(Items from a dataset)

%%

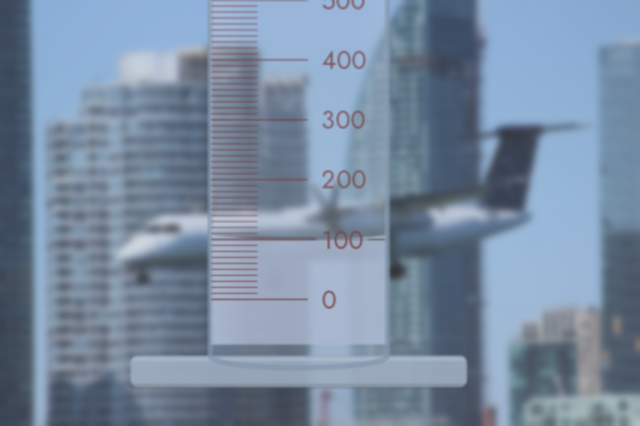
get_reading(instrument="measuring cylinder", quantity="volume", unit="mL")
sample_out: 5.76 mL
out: 100 mL
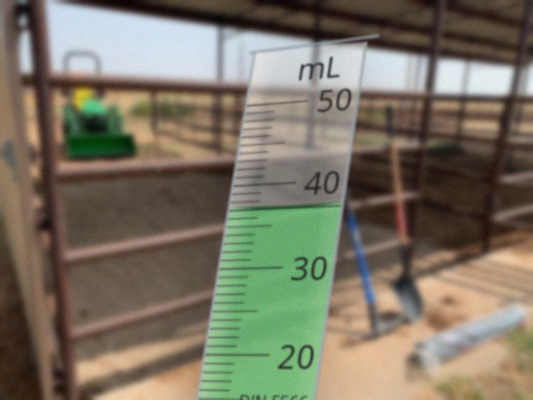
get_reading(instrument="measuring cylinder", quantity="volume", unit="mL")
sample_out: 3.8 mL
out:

%%

## ABOUT THIS EXERCISE
Rewrite the items above with every "measuring cylinder" changed to "graduated cylinder", keeping everything else the same. Leave out the pictures.

## ANSWER SECTION
get_reading(instrument="graduated cylinder", quantity="volume", unit="mL")
sample_out: 5.76 mL
out: 100 mL
get_reading(instrument="graduated cylinder", quantity="volume", unit="mL")
sample_out: 3.8 mL
out:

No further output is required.